Chris Fry, an executive producer at Sister, said that the training school would tackle “a real problem in the industry” in Britain, where despite increased levels of discussion, leading production companies are dominated by white staff and family connections and unpaid internships continue to skew the intake. “There has been a lot of talk, but really it is about making it happen,” Fry said this weekend.
Murdoch, who until six years ago ran the Shine production company inside her father’s former 21st Century Fox business, has since moved away from the family’s interests, just as her younger brother James, once also thought likely to succeed as the next head of the empire, has done more recently. Only their brother Lachlan remains central to Murdoch’s commercial concerns.

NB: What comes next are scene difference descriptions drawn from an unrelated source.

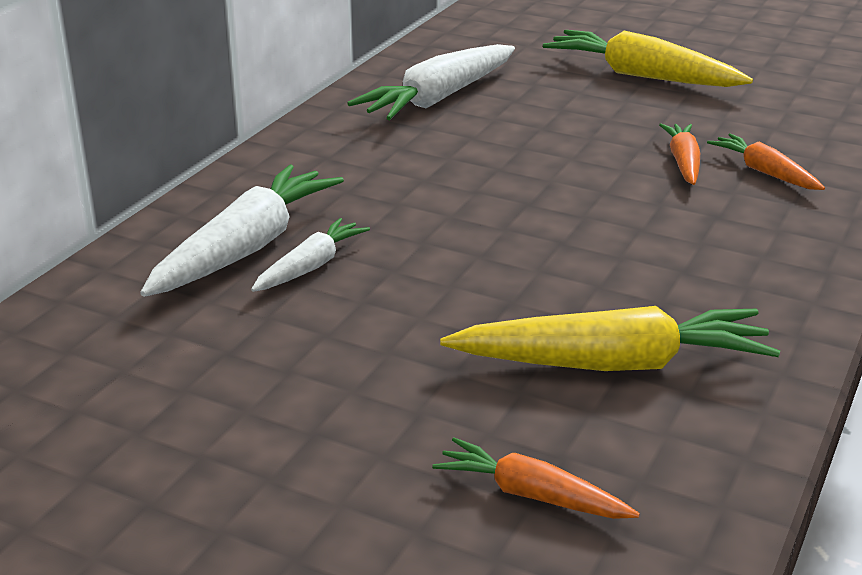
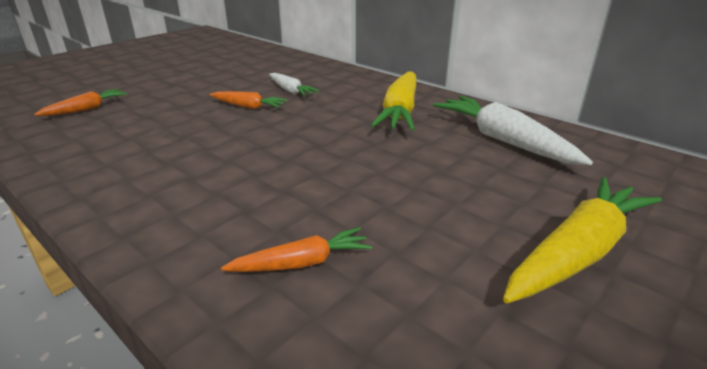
camera: 105 degrees right, 0 degrees up
(246, 248) = (318, 82): white carrot -> none
(613, 364) = (135, 138): yellow carrot -> yellow carrot (400, 111)
(683, 162) = (346, 220): orange carrot -> orange carrot (248, 106)

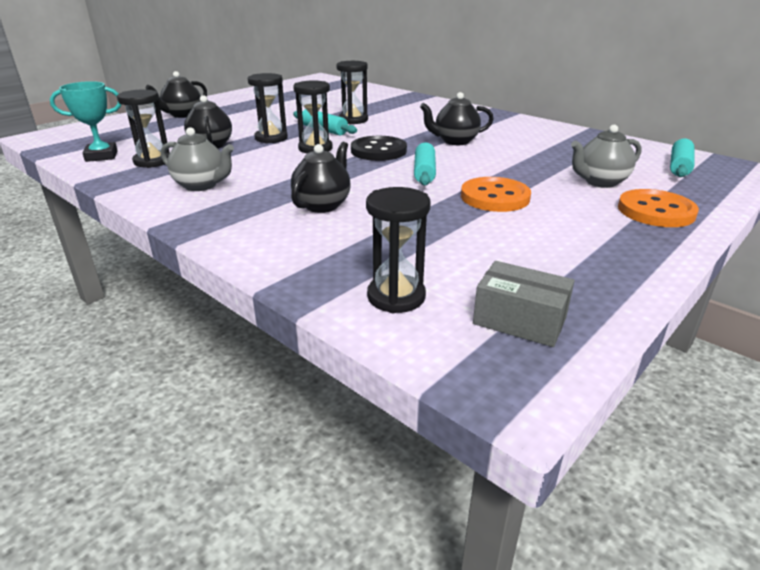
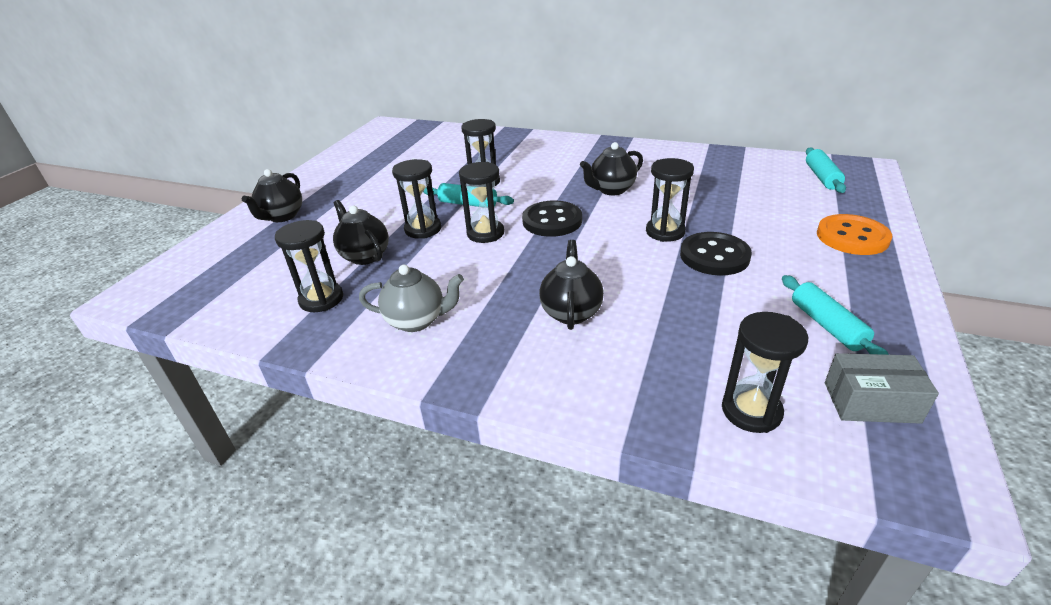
camera: 20 degrees left, 5 degrees up
(101, 156) = (248, 307): turquoise trophy -> none
(424, 172) = (622, 239): turquoise rolling pin -> turquoise rolling pin (827, 325)
(469, 174) = (665, 232): none -> black hourglass
(495, 197) = (714, 256): orange button -> black button
(600, 182) = (780, 213): grey teapot -> none

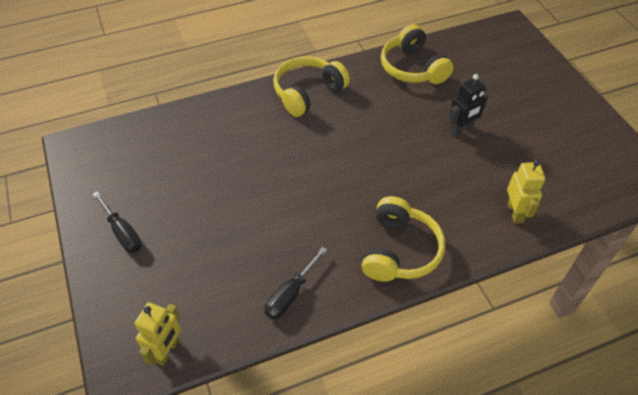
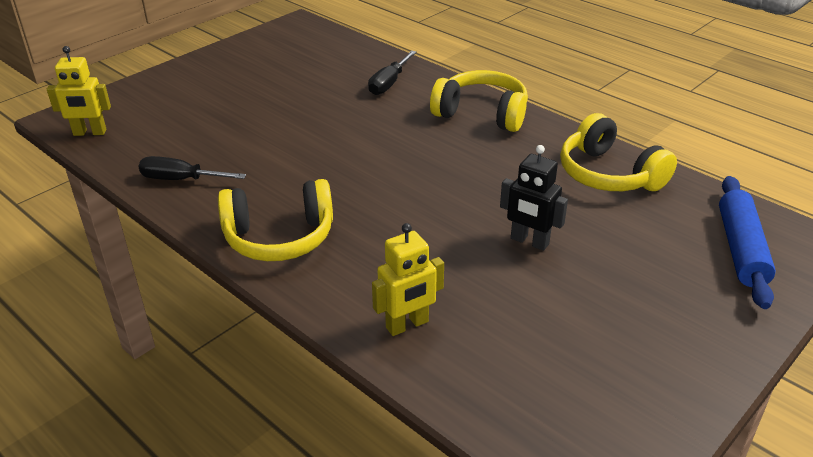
camera: 65 degrees right, 15 degrees down
(122, 232) = (212, 73): black screwdriver -> black screwdriver (389, 83)
(413, 68) = (609, 174): yellow headphones -> yellow headphones turned 75 degrees counterclockwise
(504, 53) = (741, 249): none -> blue rolling pin

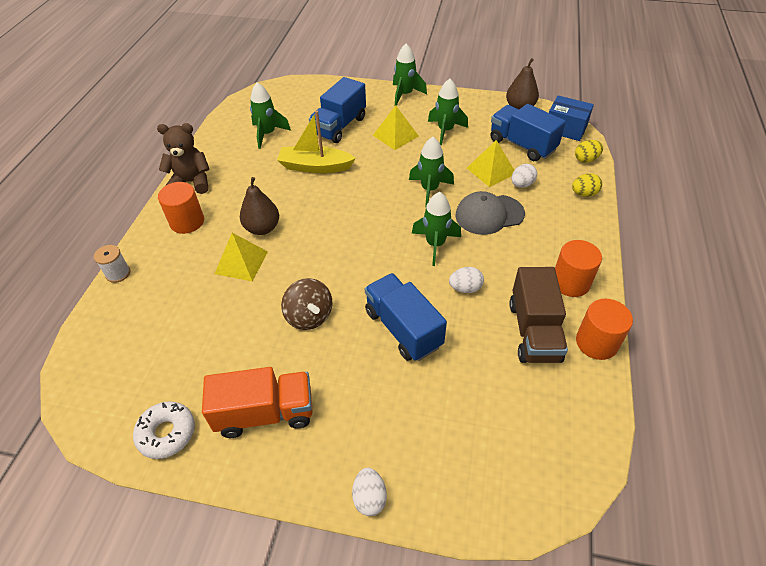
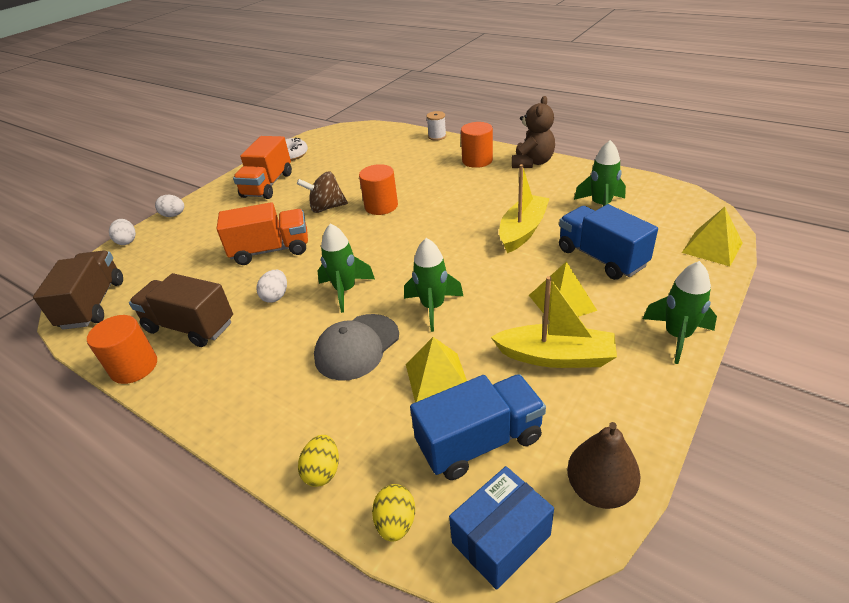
camera: 115 degrees right, 10 degrees down
(241, 262) = (409, 182): yellow pyramid -> yellow pyramid (712, 247)
(262, 228) = (444, 194): brown pear -> none
(403, 328) = (271, 250): blue truck -> orange truck
(445, 131) = (556, 356): green rocket -> yellow boat
(489, 214) = (357, 347): grey cap -> grey cap turned 150 degrees counterclockwise
(522, 184) = (388, 401): white egg -> white egg (127, 241)
(562, 451) = (93, 304): none -> brown truck
(570, 282) = (209, 379): orange cylinder -> orange cylinder (381, 206)

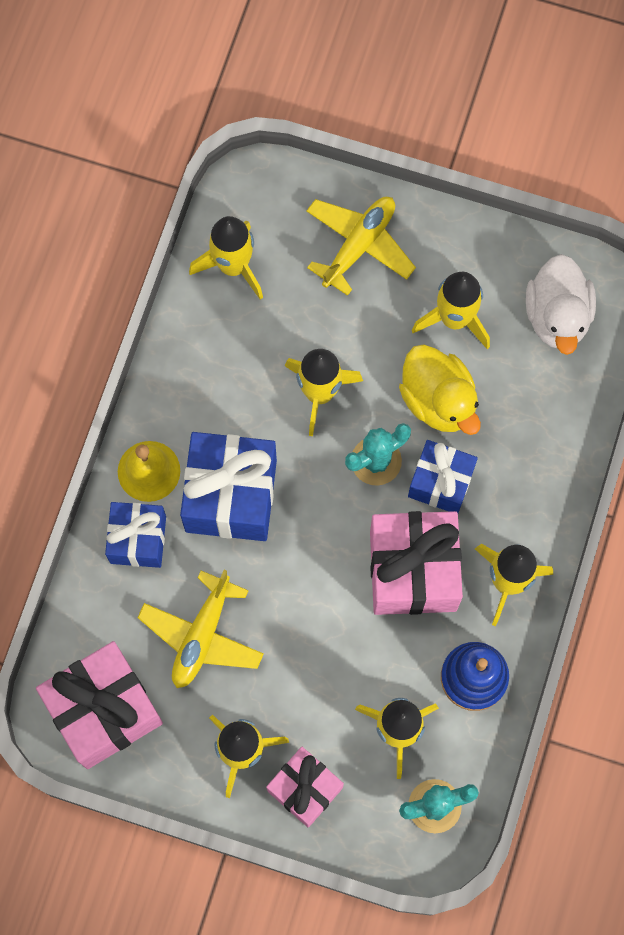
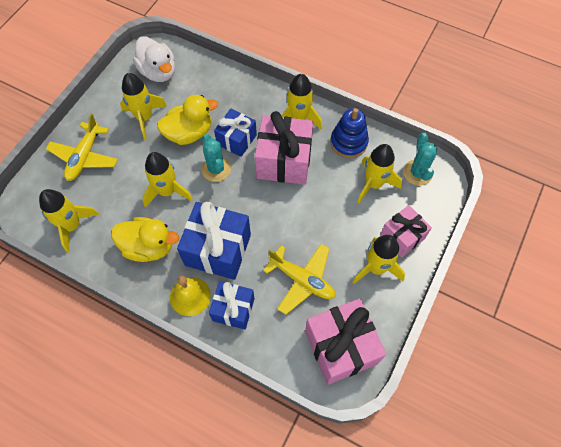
camera: 80 degrees left, 10 degrees down
(218, 389) = (149, 246): none -> yellow duck
(359, 245) = (84, 157): yellow plane -> yellow plane turned 120 degrees counterclockwise
(557, 316) = (158, 72): white duck -> white duck turned 45 degrees clockwise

Elisabeth set up Sister in 2019 with fellow founders Stacey Snider and Jane Featherstone and recent drama successes include Chernobyl, Giri/Haji and The Split. Fry said that the company already takes approaches from teenagers with no contacts seriously. “Young people get depressed when they don’t get a response. We answer emails and talk to them,” he said, adding that nepotism is specifically banned at Sister.
“I don’t think this move comes from Elisabeth’s particular family story though,” Fry said, “It is part of what we believe in. We’ve all seen young people on set who’ve just been given the chance by a friend but are not particularly pleased to be there. It’s not an easy job, it’s very hard work, so you have to want to do it and those people should come from any background and have different stories to tell. It is something we need.”
The free school will be run by 21-year-old Tony Fernandes from Enfield, a graduate of a pilot project set up in 2017 who has since worked in Britain and America. “We don’t specifically pick young people who are BAME, the school becomes naturally diverse just by going to the right sort of place with the right criteria: teenagers with a strong visual storytelling instinct.”
Last summer the school ran a remote programme for 20, asking prospective students to create stories with still photographs so they could assess what Fernandes calls their sense of pace and ability to create “images that killed”. He met Elisabeth Murdoch when he was first training in 2017-18.
From mid-March to mid-June, Ghetto Film School will be recruiting 16 to 18-year-olds for its first 18-month training programme – recent experience in Los Angeles and New York suggests that 90% will go on to secure full-time or consistent work in the creative sector.
Pearl Adewale, 19, from east London, joined the summer scheme: “As a black female it was hard to convince people that I should be a director. My mum is a nurse and my father is in real estate so there were no contacts there. This is an amazing chance to express my ideas.” Adewale added that while she had found academic work a struggle, she blossomed when it came to filming and editing. “It seems I’m the kind of person who makes a lot more sense when they are doing practical work,” she said.
Ruben Cabral, 17, from north London, the son of an engineer and a midwife, has already made a parody romcom and said the obstacles he had faced made him more determined: “It was quite disheartening at first when I found it was a lot to do with who you knew. But it’s so great now to have this opportunity in London, a place so full of different creative voices that need to be capitalised on.”
• This article was amended on 28 February 2021 to correct the spelling of Tony Fernandes’s surname and the job title of Chris Fry. It was further amended on 2 March 2021 because it said Ghetto Film School would train talent for the television industry; while the school says many students go on to careers across the entertainment industry, its focus is on film-making, not television.